▶ EXTRAIT DU TEXTE

**********

Ce vendredi 20 mars, dans un communiqué de presse, la maire de Calais, Natacha Bouchart, a dit avoir "proposé aux services de l'Etat de réquisitionner des bases militaires désaffectées dont les casernements pourraient être rapidement réaménagés pour accueillir, dans de bonnes conditions de confinement - mais aussi d'accompagnement humanitaire -, la population migrante".
Mais selon elle, cette proposition est restée sans réponse. Pour l'instant, les préfectures du Nord et du Pas-de-Calais ont annoncé une série de mesures : communication en plusieurs langues, garantie de l'accès à l'eau et au savon, repérage et prise en charge des personnes présentant des symptômes, maraudes sanitaires assurées par la Croix-Rouge.
Ces mesures restent "insuffisantes" pour Claire Millot alors que "400 personnes entassées doivent se regrouper sur une seule citerne d'eau."
Contactée, la préfecture du Pas-de-Calais rappelle que "tous les jours de la semaine, les migrants qui le souhaitent peuvent être mis à l'abri dans les centre d'accueil et d'examen des situations (CAES)" et que, "depuis août 2017, 4 087 migrants ont été pris en charge dans ce cadre."

**********

▶ DONNÉES FOURNIES
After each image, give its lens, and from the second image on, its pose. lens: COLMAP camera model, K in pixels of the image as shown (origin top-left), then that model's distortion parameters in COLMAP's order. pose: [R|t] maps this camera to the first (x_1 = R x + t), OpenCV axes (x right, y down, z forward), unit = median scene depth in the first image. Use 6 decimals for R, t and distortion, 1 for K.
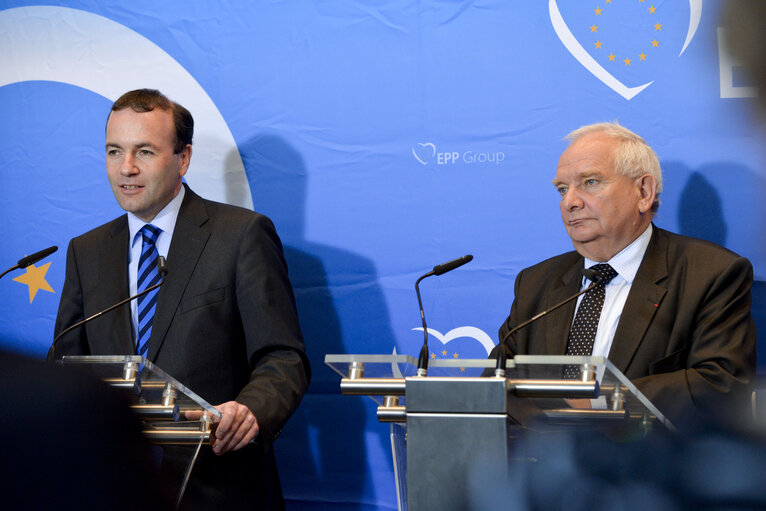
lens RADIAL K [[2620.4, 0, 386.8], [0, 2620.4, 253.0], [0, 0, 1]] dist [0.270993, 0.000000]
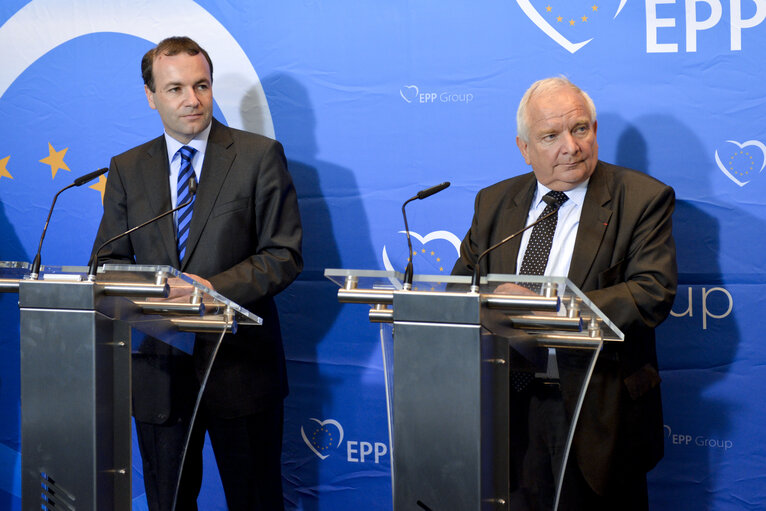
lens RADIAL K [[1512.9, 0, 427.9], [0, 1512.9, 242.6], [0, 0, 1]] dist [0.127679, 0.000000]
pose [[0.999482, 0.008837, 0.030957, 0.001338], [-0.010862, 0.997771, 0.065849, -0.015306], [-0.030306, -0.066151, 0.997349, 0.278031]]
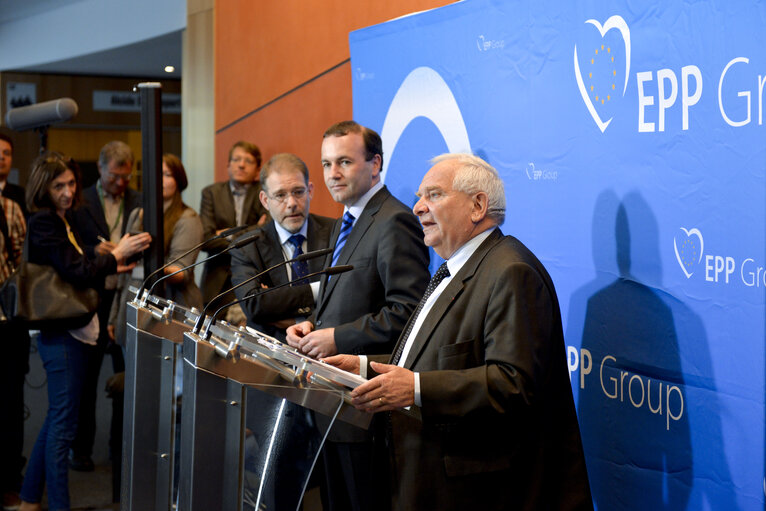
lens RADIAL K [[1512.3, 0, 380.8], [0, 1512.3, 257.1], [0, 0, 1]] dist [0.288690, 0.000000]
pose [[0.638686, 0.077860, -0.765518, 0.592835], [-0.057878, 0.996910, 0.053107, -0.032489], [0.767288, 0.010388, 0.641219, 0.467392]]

**********

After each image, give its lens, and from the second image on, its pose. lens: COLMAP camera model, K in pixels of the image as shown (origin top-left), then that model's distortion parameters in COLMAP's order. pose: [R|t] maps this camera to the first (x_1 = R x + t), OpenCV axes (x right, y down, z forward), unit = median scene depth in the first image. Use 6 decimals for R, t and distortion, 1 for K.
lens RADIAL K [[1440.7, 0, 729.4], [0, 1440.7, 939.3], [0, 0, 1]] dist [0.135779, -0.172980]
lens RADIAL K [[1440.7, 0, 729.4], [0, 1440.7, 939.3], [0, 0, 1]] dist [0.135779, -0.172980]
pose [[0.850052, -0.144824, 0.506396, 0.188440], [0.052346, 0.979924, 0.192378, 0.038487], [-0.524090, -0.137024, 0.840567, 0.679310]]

**********

▶ CONSIGNE 1
Les affirmations suivantes concordent-elles avec l'extrait ? Pour chacune, répondez par oui ou par non et citez à l'identique les mots de l'extrait qui tranchent : (a) la maire de Calais a proposé de réquisitionner des bases militaires désaffectées ; (b) les maraudes sanitaires sont assurées par la préfecture ; (c) Claire Millot juge les mesures suffisantes.
▶ CONSIGNE 2
Recopiez, sans rien modifier, le passage de l'extrait qui va de "Mais selon elle, cette" jusqu'à "par la Croix-Rouge.".

▶ RÉPONSE 1
(a) Oui : « proposé aux services de l'Etat de réquisitionner des bases militaires désaffectées »
(b) Non : « maraudes sanitaires assurées par la Croix-Rouge »
(c) Non : « Ces mesures restent "insuffisantes" pour Claire Millot »

▶ RÉPONSE 2
Mais selon elle, cette proposition est restée sans réponse. Pour l'instant, les préfectures du Nord et du Pas-de-Calais ont annoncé une série de mesures : communication en plusieurs langues, garantie de l'accès à l'eau et au savon, repérage et prise en charge des personnes présentant des symptômes, maraudes sanitaires assurées par la Croix-Rouge.